2. C.S. next argues that BSD did not provide FAPE because it failed to

adequately assess C.S.’s behaviors and develop appropriate, individualized

behavioral-intervention plans. But C.S. misreads the IDEA’s requirements for

students with behavioral issues by contending that BSD was required to seek out a

comprehensive Functional Behavioral Assessment (FBA) performed by a licensed

individual. The IDEA only requires an FBA when a child is removed from his

current placement due to problem behaviors. 20 U.S.C. § 1415(k)(1)(D)(ii). For

other students with disability-related behavioral needs, an IEP need only include

(1) “measurable annual goals” developed to “enable the child to be involved in and

make progress in the general education curriculum;” and (2) how “progress toward

meeting the annual goals . . . will be measured.” 34 C.F.R. § 300.320(a)(2)(i),

(3)(i). Our concern is whether the IEP and its underlying behavioral analysis was

reasonable, not whether it was ideal, see Endrew F., 137 S.Ct. at 999, and C.S. is

arguing for the ideal here. The record is replete with evidence showing that BSD

staff and C.S.’s IEP team considered C.S.’s problem behaviors and took steps to

correct them, including adopting behavioral-intervention plans. And C.S.’s IEPs

4 contained measurable annual behavioral goals and specified how these goals would

be measured. No more was required of BSD, so C.S. fails to show how he was

denied FAPE due to BSD’s behavioral programming.
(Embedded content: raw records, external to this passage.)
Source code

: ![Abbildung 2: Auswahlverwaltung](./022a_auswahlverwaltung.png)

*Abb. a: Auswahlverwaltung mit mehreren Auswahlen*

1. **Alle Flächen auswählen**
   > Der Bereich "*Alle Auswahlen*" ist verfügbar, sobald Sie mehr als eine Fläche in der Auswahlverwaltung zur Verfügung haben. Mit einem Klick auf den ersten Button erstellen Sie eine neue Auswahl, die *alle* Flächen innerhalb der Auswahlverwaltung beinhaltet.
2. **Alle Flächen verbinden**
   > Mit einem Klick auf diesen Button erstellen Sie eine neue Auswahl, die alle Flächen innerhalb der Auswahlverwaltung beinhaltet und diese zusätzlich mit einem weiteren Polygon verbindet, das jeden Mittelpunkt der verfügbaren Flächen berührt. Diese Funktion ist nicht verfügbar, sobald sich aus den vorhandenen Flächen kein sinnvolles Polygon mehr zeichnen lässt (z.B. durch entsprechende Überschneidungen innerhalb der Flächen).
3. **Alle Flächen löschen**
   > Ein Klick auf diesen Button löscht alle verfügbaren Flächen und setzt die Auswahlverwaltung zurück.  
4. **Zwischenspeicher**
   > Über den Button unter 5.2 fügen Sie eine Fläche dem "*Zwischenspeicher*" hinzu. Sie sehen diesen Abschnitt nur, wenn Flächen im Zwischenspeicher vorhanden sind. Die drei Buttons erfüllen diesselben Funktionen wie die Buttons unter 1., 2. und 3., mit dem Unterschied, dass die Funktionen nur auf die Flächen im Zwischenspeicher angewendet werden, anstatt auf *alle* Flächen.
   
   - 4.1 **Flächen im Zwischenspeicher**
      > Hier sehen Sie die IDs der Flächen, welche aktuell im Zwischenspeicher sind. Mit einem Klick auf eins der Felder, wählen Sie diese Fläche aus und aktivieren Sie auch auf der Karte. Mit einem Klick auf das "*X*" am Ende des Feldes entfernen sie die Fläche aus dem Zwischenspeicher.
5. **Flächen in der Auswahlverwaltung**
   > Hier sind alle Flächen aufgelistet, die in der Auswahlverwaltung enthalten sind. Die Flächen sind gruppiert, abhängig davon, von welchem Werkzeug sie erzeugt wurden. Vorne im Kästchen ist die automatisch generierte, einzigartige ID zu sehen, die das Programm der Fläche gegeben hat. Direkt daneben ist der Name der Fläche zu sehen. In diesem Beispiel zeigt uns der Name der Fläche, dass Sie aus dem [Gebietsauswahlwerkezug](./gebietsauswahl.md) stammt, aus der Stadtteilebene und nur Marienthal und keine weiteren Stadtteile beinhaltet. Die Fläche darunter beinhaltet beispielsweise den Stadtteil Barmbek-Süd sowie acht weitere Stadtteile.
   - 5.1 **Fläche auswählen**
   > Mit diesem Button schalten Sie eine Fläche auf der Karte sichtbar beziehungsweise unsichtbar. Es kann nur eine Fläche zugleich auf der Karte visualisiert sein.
3. C.S. next argues that BSD procedurally erred in its provision of “transition

services.” For each IEP in effect after a child turns 16, the IEP must include

“[a]ppropriate postsecondary goals based upon age appropriate transition

assessments related to training, education, employment, and, where appropriate,

independent living skills,” and “[t]he transition services . . . needed to assist the

child in reaching those goals.” 34 C.F.R. § 300.320(b)(1)–(2). These services

must be designed in a “results-oriented process, that is focused on improving the

academic and functional achievement of the child” to enable them to move from

school to post-school activities, “including postsecondary education, vocational

education, integrated employment . . . , continuing and adult education, adult

services, independent living, or community participation.” 20 U.S.C.